A tragic oversight by doctors in Tamil Nadu has left fifteen pregnant women dead. The cause of the deaths was determined to be transfusions of blood later deemed to be stale.
The deaths did not happen in a single, isolated incident. Rather, the deaths occurred at three government-run hospitals over a period of four months. The implication of this is that an oversight of this severity is not merely the outcome of a mistake by a single doctor, but a common occurrence.
Senior doctors and officials later conducted maternal audits and inspected blood banks in Dharmapuri, Hosur and Krishnagiri government hospitals. They found transfusing blood had been kept at inappropriate temperatures for elongated periods of time, causing it to become “spoiled”. When transfused, it led to the death of pregnant women and mothers.
“In many cases women had severe complications and side-effects, including fits, minutes after they were transfused blood. The blood volume in some cases was lower than 50ml,” said a senior health official.

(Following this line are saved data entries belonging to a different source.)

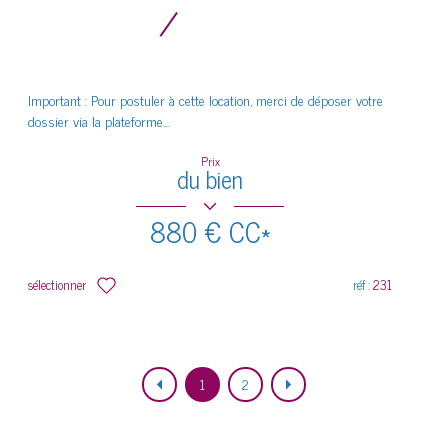
Important : Pour postuler à cette location, merci de déposer votre
dossier via la plateforme...
Prix
du bien
880 €
CC*
sélectionner
réf :
231
1
2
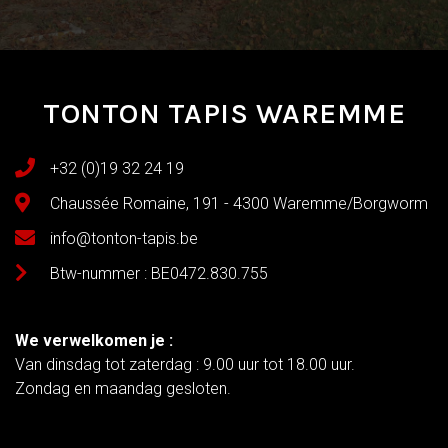
TONTON TAPIS WAREMME
+32 (0)19 32 24 19
Chaussée Romaine, 191 - 4300 Waremme/Borgworm
info@tonton-tapis.be
Btw-nummer : BE0472.830.755
We verwelkomen je :
Van dinsdag tot zaterdag : 9.00 uur tot 18.00 uur.
Zondag en maandag gesloten.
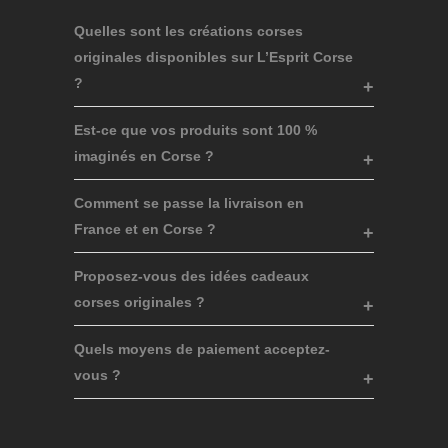
Quelles sont les créations corses
originales disponibles sur L’Esprit Corse
?
Est-ce que vos produits sont 100 %
imaginés en Corse ?
Comment se passe la livraison en
France et en Corse ?
Proposez-vous des idées cadeaux
corses originales ?
Quels moyens de paiement acceptez-
vous ?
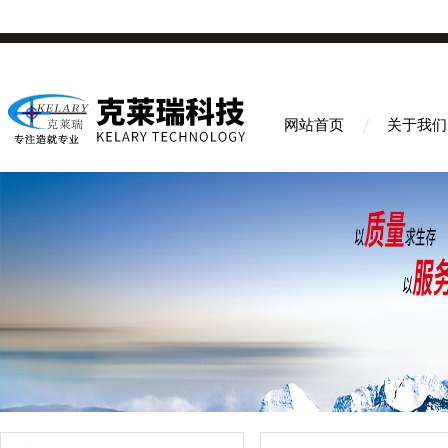
网站首页
关于我们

A sweeping criminal investigation has been opened up by state health secretary Beela Rajesh. These proceedings are aimed towards three blood bank officers — Dr M Chandrasekar, working with the Government Medical College and Hospital; Dr Narayanaswamy, working with Krishnagiri District Headquarters Hospital; and Dr Sugantha of the Hosur Government Hospital. In addition, more than a dozen staff nurses and lab technicians are also under investigation.

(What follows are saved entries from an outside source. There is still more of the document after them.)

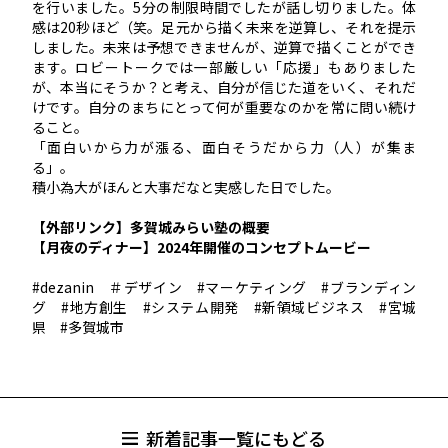
を行いました。5分の制限時間でしたが話し切りました。体
感は20秒ほど（笑。足元から描く未来を逆算し、それを提示
しました。未来は予想できませんが、逆算で描くことができ
ます。ロビートークでは一部厳しい「応援」もありました
が、本当にそうか？と考え、自分が信じた道をいく、それだ
けです。自分のまちにとって何が重要なのかを常に問い続け
ること。
「面白いから力が漲る、面白そうだから力（人）が集ま
る」。
積小為大がほんと大事だなと実感した日でした。
【外部リンク】多賀城みらい塾の概要
【月夜のディナー】2024年開催のコンセプトムービー
#dezanin ＃デザイン #マーケティング #ブランディン
グ #地方創生 #システム開発 #新領域ビジネス #宮城
県 #多賀城市
新着記事一覧にもどる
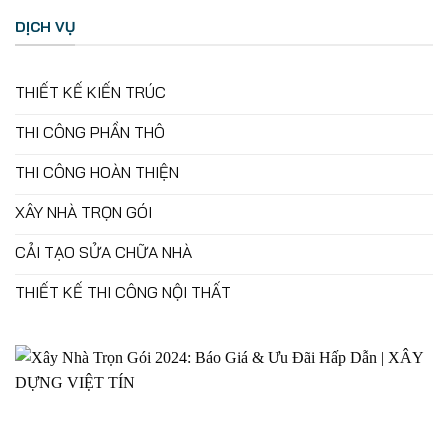
DỊCH VỤ
THIẾT KẾ KIẾN TRÚC
THI CÔNG PHẦN THÔ
THI CÔNG HOÀN THIỆN
XÂY NHÀ TRỌN GÓI
CẢI TẠO SỬA CHỮA NHÀ
THIẾT KẾ THI CÔNG NỘI THẤT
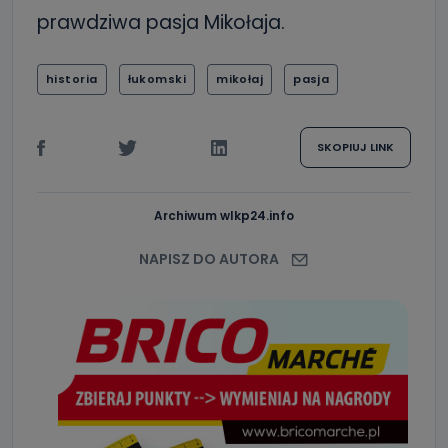
prawdziwa pasja Mikołaja.
historia
łukomski
mikołaj
pasja
SKOPIUJ LINK
Archiwum wlkp24.info
NAPISZ DO AUTORA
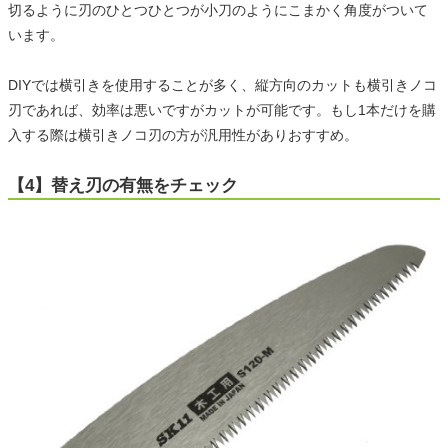
切るように刃のひとつひとつが小刀のようにこまかく角度がついて
います。
DIYでは横引きを使用することが多く、縦方向のカットも横引きノコ
刃であれば、効率は悪いですがカットが可能です。もし1本だけを購
入する際は横引きノコ刃の方が汎用性がありおすすめ。
【4】替え刃の有無をチェック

Those implicated would be charged with negligence and could face losing their jobs. For so many individuals across multiple hospitals to be under investigation indicates that the problem is systemic – potentially occurring even more frequently than currently known.

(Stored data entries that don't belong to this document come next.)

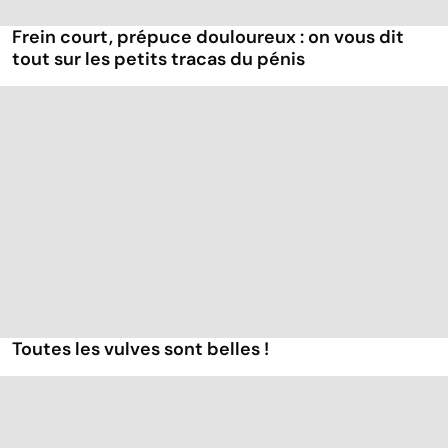
Frein court, prépuce douloureux : on vous dit
tout sur les petits tracas du pénis
Toutes les vulves sont belles !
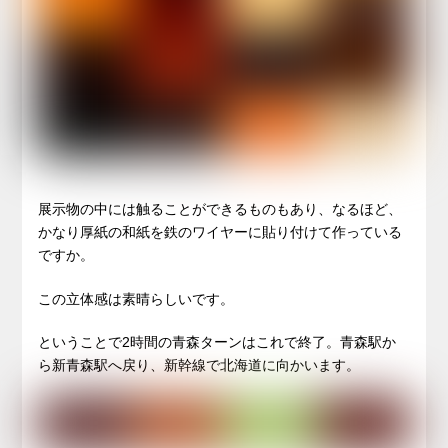
展示物の中には触ることができるものもあり、なるほど、
かなり厚紙の和紙を鉄のワイヤーに貼り付けて作っている
ですか。
この立体感は素晴らしいです。
ということで2時間の青森ターンはこれで終了。青森駅か
ら新青森駅へ戻り、新幹線で北海道に向かいます。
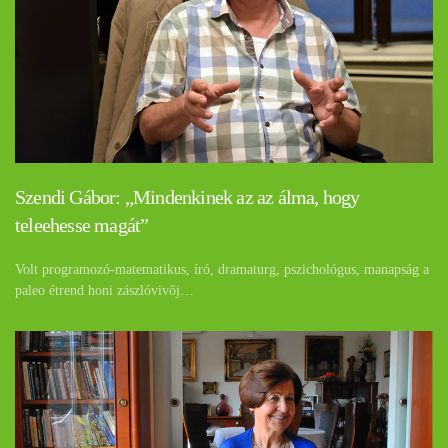
Szendi Gábor: „Mindenkinek az az álma, hogy
teleehesse magát”
Volt programozó-matematikus, író, dramaturg, pszichológus, manapság a
paleo étrend honi zászlóvivőj…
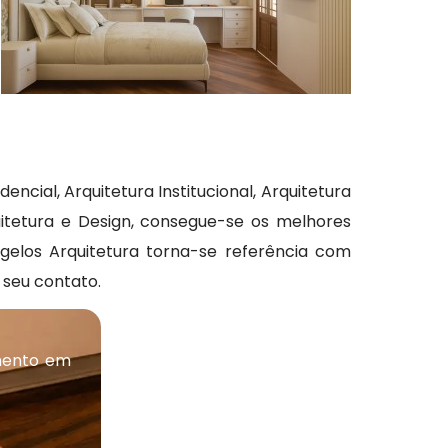
ncial, Arquitetura Institucional, Arquitetura
uitetura e Design, consegue-se os melhores
ggelos Arquitetura torna-se referência com
seu contato.
mento em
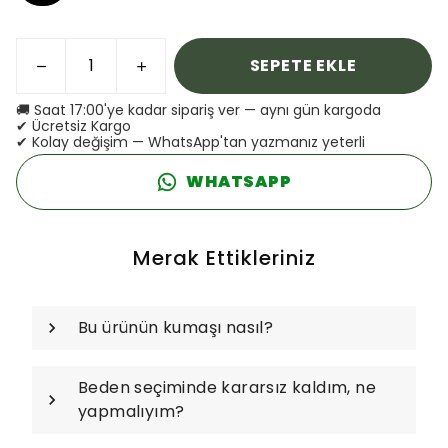
SEPETE EKLE
🚚 Saat 17:00'ye kadar sipariş ver — aynı gün kargoda
✔ Ücretsiz Kargo
✔ Kolay değişim — WhatsApp'tan yazmanız yeterli
WHATSAPP
Merak Ettikleriniz
Bu ürünün kumaşı nasıl?
Beden seçiminde kararsız kaldım, ne
yapmalıyım?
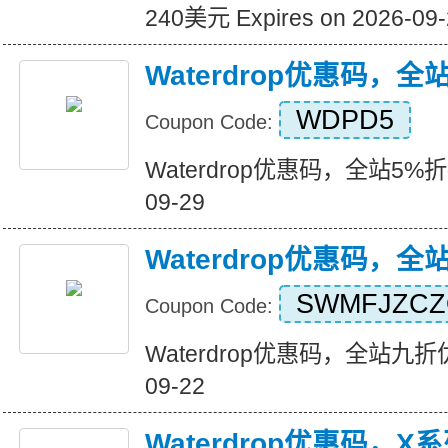
240美元 Expires on 2026-09-
Waterdrop优惠码，全
WDPD5
Coupon Code:
Waterdrop优惠码，全站5%折扣 E
09-29
Waterdrop优惠码，
SWMFJZC
Coupon Code:
Waterdrop优惠码，全站九折优惠 
09-22
Waterdrop优惠码，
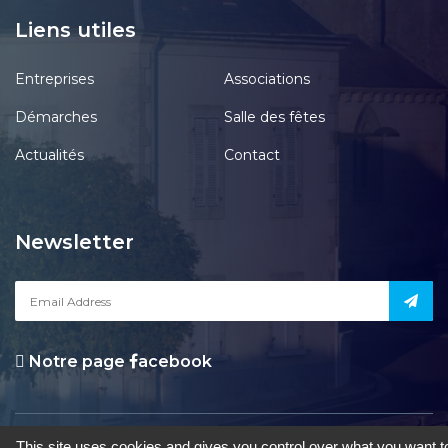
Liens utiles
Entreprises
Associations
Démarches
Salle des fêtes
Actualités
Contact
Newsletter
Notre page
acebook
le Pont-Chrétien-Chabenet
|
Mentions Légales
|
Accessibilité
|
Une
This site uses cookies and gives you control over what you want t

Other such occurrences involving tainted blood transfusions are more well documented. Recent examples such as a pregnant woman — again in Tamil Nadu — being donated HIV-positive blood bring the screening and safety procedures involved in blood donation under question. In this instance the blood bank manager had certified the blood as safe. This again is not an isolated incident: it reflects a much broader issue. IndiaSpend reported that as many as one in every hundred cases of HIV could be the result of faulty blood transfusions.
Simple lapses in judgement such as these can have unimaginable consequences. For fifteen expectant mothers to die in such a short period of time is nothing less than a tragedy. For a host of qualified professionals to be making such lapses in judgement on a regular basis warrants investigation, as the frequency of these events and the number of individuals involved would indicate severe deficiencies in safety protocol.